[Prompt] Everything in the data below should be restated word for word.

[Entries supplied]
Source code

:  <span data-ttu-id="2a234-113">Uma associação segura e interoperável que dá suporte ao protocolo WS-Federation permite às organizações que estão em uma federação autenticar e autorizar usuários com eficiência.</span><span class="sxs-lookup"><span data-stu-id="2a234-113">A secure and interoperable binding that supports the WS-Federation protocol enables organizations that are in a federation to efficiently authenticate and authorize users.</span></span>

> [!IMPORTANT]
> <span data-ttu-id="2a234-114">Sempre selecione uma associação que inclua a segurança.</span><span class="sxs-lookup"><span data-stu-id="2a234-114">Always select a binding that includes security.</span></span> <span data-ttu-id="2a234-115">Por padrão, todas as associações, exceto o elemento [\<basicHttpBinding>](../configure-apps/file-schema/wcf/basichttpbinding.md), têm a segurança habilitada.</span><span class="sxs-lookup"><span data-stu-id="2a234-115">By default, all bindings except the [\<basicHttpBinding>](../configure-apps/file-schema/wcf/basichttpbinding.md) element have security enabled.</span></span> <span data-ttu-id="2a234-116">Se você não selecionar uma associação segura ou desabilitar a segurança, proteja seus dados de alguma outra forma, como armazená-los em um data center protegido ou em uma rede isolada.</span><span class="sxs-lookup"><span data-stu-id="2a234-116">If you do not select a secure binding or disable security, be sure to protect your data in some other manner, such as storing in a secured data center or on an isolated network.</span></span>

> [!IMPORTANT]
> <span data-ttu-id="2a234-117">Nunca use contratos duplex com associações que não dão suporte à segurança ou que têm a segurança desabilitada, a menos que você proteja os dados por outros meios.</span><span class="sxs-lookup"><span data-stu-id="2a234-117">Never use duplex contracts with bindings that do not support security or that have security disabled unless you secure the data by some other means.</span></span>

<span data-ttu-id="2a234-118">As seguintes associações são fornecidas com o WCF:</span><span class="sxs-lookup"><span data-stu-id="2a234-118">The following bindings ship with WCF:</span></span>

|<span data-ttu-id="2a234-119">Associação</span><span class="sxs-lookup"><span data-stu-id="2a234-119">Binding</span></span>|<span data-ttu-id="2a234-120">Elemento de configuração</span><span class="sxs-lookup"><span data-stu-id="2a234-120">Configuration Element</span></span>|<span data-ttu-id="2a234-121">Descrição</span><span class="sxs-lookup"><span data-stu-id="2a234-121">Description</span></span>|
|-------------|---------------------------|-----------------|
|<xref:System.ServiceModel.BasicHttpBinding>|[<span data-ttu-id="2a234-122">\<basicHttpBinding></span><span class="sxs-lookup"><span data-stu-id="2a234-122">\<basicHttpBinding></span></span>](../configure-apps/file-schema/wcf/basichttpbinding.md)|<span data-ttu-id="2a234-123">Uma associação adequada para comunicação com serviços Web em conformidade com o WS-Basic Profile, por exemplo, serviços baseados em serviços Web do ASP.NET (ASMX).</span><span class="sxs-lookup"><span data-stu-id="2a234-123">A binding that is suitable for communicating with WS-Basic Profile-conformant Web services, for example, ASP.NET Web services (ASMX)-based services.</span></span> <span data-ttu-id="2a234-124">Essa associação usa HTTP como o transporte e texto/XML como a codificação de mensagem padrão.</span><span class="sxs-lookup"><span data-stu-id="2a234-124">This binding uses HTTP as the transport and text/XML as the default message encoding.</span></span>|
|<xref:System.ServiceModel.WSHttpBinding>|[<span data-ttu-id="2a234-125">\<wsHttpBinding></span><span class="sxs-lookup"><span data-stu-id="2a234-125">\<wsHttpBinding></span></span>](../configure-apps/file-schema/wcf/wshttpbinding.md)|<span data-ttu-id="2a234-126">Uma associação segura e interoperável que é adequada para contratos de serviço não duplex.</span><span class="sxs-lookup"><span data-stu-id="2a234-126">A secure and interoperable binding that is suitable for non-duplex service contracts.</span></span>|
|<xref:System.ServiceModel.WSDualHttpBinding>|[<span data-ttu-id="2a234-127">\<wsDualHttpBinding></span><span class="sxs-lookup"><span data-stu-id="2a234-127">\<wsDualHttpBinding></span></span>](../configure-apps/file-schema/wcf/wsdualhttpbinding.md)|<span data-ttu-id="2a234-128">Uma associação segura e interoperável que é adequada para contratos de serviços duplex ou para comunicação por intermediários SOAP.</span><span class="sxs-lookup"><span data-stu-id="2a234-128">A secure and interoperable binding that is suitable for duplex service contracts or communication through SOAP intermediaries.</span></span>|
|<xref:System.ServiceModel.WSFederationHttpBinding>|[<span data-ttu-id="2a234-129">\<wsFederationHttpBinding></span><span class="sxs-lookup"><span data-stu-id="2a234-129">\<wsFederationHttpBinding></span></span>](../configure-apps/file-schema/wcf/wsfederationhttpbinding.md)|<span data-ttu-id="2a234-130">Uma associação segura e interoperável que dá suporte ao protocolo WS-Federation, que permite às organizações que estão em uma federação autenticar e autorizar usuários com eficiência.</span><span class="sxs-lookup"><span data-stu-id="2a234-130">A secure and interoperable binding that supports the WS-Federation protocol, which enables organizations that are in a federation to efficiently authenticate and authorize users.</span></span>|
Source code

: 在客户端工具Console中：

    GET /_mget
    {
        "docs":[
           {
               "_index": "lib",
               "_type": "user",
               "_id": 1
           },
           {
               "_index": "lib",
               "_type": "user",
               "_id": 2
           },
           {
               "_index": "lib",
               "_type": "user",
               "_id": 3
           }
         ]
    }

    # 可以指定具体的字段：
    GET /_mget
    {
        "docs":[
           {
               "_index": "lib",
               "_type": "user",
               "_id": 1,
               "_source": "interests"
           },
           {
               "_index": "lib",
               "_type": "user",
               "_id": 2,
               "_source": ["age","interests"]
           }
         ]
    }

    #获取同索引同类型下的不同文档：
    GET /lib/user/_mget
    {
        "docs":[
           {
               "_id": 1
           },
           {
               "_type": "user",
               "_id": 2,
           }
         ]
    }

[Result of this exercise]
Source code

:  <span data-ttu-id="2a234-113">Uma associação segura e interoperável que dá suporte ao protocolo WS-Federation permite às organizações que estão em uma federação autenticar e autorizar usuários com eficiência.</span><span class="sxs-lookup"><span data-stu-id="2a234-113">A secure and interoperable binding that supports the WS-Federation protocol enables organizations that are in a federation to efficiently authenticate and authorize users.</span></span>

> [!IMPORTANT]
> <span data-ttu-id="2a234-114">Sempre selecione uma associação que inclua a segurança.</span><span class="sxs-lookup"><span data-stu-id="2a234-114">Always select a binding that includes security.</span></span> <span data-ttu-id="2a234-115">Por padrão, todas as associações, exceto o elemento [\<basicHttpBinding>](../configure-apps/file-schema/wcf/basichttpbinding.md), têm a segurança habilitada.</span><span class="sxs-lookup"><span data-stu-id="2a234-115">By default, all bindings except the [\<basicHttpBinding>](../configure-apps/file-schema/wcf/basichttpbinding.md) element have security enabled.</span></span> <span data-ttu-id="2a234-116">Se você não selecionar uma associação segura ou desabilitar a segurança, proteja seus dados de alguma outra forma, como armazená-los em um data center protegido ou em uma rede isolada.</span><span class="sxs-lookup"><span data-stu-id="2a234-116">If you do not select a secure binding or disable security, be sure to protect your data in some other manner, such as storing in a secured data center or on an isolated network.</span></span>

> [!IMPORTANT]
> <span data-ttu-id="2a234-117">Nunca use contratos duplex com associações que não dão suporte à segurança ou que têm a segurança desabilitada, a menos que você proteja os dados por outros meios.</span><span class="sxs-lookup"><span data-stu-id="2a234-117">Never use duplex contracts with bindings that do not support security or that have security disabled unless you secure the data by some other means.</span></span>

<span data-ttu-id="2a234-118">As seguintes associações são fornecidas com o WCF:</span><span class="sxs-lookup"><span data-stu-id="2a234-118">The following bindings ship with WCF:</span></span>

|<span data-ttu-id="2a234-119">Associação</span><span class="sxs-lookup"><span data-stu-id="2a234-119">Binding</span></span>|<span data-ttu-id="2a234-120">Elemento de configuração</span><span class="sxs-lookup"><span data-stu-id="2a234-120">Configuration Element</span></span>|<span data-ttu-id="2a234-121">Descrição</span><span class="sxs-lookup"><span data-stu-id="2a234-121">Description</span></span>|
|-------------|---------------------------|-----------------|
|<xref:System.ServiceModel.BasicHttpBinding>|[<span data-ttu-id="2a234-122">\<basicHttpBinding></span><span class="sxs-lookup"><span data-stu-id="2a234-122">\<basicHttpBinding></span></span>](../configure-apps/file-schema/wcf/basichttpbinding.md)|<span data-ttu-id="2a234-123">Uma associação adequada para comunicação com serviços Web em conformidade com o WS-Basic Profile, por exemplo, serviços baseados em serviços Web do ASP.NET (ASMX).</span><span class="sxs-lookup"><span data-stu-id="2a234-123">A binding that is suitable for communicating with WS-Basic Profile-conformant Web services, for example, ASP.NET Web services (ASMX)-based services.</span></span> <span data-ttu-id="2a234-124">Essa associação usa HTTP como o transporte e texto/XML como a codificação de mensagem padrão.</span><span class="sxs-lookup"><span data-stu-id="2a234-124">This binding uses HTTP as the transport and text/XML as the default message encoding.</span></span>|
|<xref:System.ServiceModel.WSHttpBinding>|[<span data-ttu-id="2a234-125">\<wsHttpBinding></span><span class="sxs-lookup"><span data-stu-id="2a234-125">\<wsHttpBinding></span></span>](../configure-apps/file-schema/wcf/wshttpbinding.md)|<span data-ttu-id="2a234-126">Uma associação segura e interoperável que é adequada para contratos de serviço não duplex.</span><span class="sxs-lookup"><span data-stu-id="2a234-126">A secure and interoperable binding that is suitable for non-duplex service contracts.</span></span>|
|<xref:System.ServiceModel.WSDualHttpBinding>|[<span data-ttu-id="2a234-127">\<wsDualHttpBinding></span><span class="sxs-lookup"><span data-stu-id="2a234-127">\<wsDualHttpBinding></span></span>](../configure-apps/file-schema/wcf/wsdualhttpbinding.md)|<span data-ttu-id="2a234-128">Uma associação segura e interoperável que é adequada para contratos de serviços duplex ou para comunicação por intermediários SOAP.</span><span class="sxs-lookup"><span data-stu-id="2a234-128">A secure and interoperable binding that is suitable for duplex service contracts or communication through SOAP intermediaries.</span></span>|
|<xref:System.ServiceModel.WSFederationHttpBinding>|[<span data-ttu-id="2a234-129">\<wsFederationHttpBinding></span><span class="sxs-lookup"><span data-stu-id="2a234-129">\<wsFederationHttpBinding></span></span>](../configure-apps/file-schema/wcf/wsfederationhttpbinding.md)|<span data-ttu-id="2a234-130">Uma associação segura e interoperável que dá suporte ao protocolo WS-Federation, que permite às organizações que estão em uma federação autenticar e autorizar usuários com eficiência.</span><span class="sxs-lookup"><span data-stu-id="2a234-130">A secure and interoperable binding that supports the WS-Federation protocol, which enables organizations that are in a federation to efficiently authenticate and authorize users.</span></span>|
Source code

: 在客户端工具Console中：

    GET /_mget
    {
        "docs":[
           {
               "_index": "lib",
               "_type": "user",
               "_id": 1
           },
           {
               "_index": "lib",
               "_type": "user",
               "_id": 2
           },
           {
               "_index": "lib",
               "_type": "user",
               "_id": 3
           }
         ]
    }

    # 可以指定具体的字段：
    GET /_mget
    {
        "docs":[
           {
               "_index": "lib",
               "_type": "user",
               "_id": 1,
               "_source": "interests"
           },
           {
               "_index": "lib",
               "_type": "user",
               "_id": 2,
               "_source": ["age","interests"]
           }
         ]
    }

    #获取同索引同类型下的不同文档：
    GET /lib/user/_mget
    {
        "docs":[
           {
               "_id": 1
           },
           {
               "_type": "user",
               "_id": 2,
           }
         ]
    }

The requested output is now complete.